La sinistra e la globalizzazione

di Fabio Di Lenola

Alcuni rilievi critici alla posizione della sinistra sulla risposta globale al capitalismo globale (e globalizzato).

Questa posizione, per essere minimamente presa in considerazione, necessita di alcuni postulati.

Innanzitutto bisogna immaginare che esista un capitalismo mondiale che agisca in maniera concertata e coordinata a difesa dei propri interessi (e in opposizione all’interesse del proletariato mondiale).

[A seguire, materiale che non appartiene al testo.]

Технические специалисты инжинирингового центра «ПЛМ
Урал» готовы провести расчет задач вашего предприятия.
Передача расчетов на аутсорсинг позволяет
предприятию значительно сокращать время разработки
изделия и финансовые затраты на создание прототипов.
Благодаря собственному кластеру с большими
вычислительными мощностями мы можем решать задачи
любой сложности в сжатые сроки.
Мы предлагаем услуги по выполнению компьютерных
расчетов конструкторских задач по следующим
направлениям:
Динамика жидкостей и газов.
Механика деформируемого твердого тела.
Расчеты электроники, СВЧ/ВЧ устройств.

La verità è che non esiste il “capitalismo” globale, esistono vari “capitalismi” in lotta e in *concorrenza* tra loro.

Come già ampiamente spiegato a più riprese da La Grassa in maniera puntuale, la lotta tra capitalismi, si risolve in ultima istanza, in lotta tra stati nazionali.

La lotta dei funzionari del capitale è per la conquista dei centri strategici anche e soprattutto dentro gli stati (tutt’altro che impotenti dentro la globalizzazione).

Dentro questo processo, la creazione di una risposta proletaria globale al movimento globale della concorrenza tra capitalismi , semplicemente non si viene a determinare.

Il secondo punto è il differente sviluppo delle forze produttive dentro i differenti capitalismi.

A ogni capitalismo corrisponde un diverso sviluppo delle forze produttive, un diverso tenore di vita, diverse rivendicazioni, ecc ecc.~.

Essendo questa la (banale) realtà, non si capisce su quali basi il proletariato norvegese dovrebbe simpatizzare con le lotte del proletariato greco e viceversa. Non si capisce perché il proletariato norvegese dovrebbe riconoscersi in quello greco.

Arriviamo al punto.

Il punto è che la classe operaia non è spontaneamente rivoluzionaria, non possiede i geni della rivoluzione (si legga Bauman).

Non bisogna confondere il sindacalismo (probabilmente questo si, realmente appartenete alla classe operaia) con il comunismo.

È altra roba.

Le classi operaie chiedono buoni salari, orari di lavoro ridotti, intensità ridotta nell’atto del prestare lavoro, sanità pubblica, scuola pubblica, ecc ecc.~.

Ora se si vuole scambiare queste richieste (del tutto legittime e “rivoluzionarie” visti i tempi che corrono) come rivoluzionarie (nel senso di Marx), probabilmente non si sa di cosa si sta parlando.

Sulla globalizzazione :

La globalizzazione in generale è presentata come il fattore che obbliga una risposta globale al capitalismo.

Ma anche qui, riprendendo Preve (e lo stesso La Grassa) , ne viene fuori una descrizione della globalizzazione molto diversa rispetto alla narrazione ricorrente che è ingenua e semplificatrice.

Esiste una globalizzazione finanziaria che ha un centro, da cui poi si diramano delle emanazioni. Ma il centro è dominante e non è allo stesso livello delle sue propaggini , diffuse soprattutto in Europa e nel mondo occidentale.

Gli USA non sono sullo stesso piano dell’Italia per essere chiari.

La globalizzazione dunque non spiana le differenze, non mette sullo stesso piano gli Stati, ma accentua e allo stesso tempo normalizza i conflitti internazionali.

È la riproposizione della teoria della catena dell’imperialismo di Lenin , che ovviamente necessità di aggiustamenti e di aggiornamenti..

La globalizzazione sostanzialmente non cambia le carte in tavole, aumenta la cortina fumogena.

Diradare la nebbia è fondamentale in questo momento storico, prima ancora di ricostruire.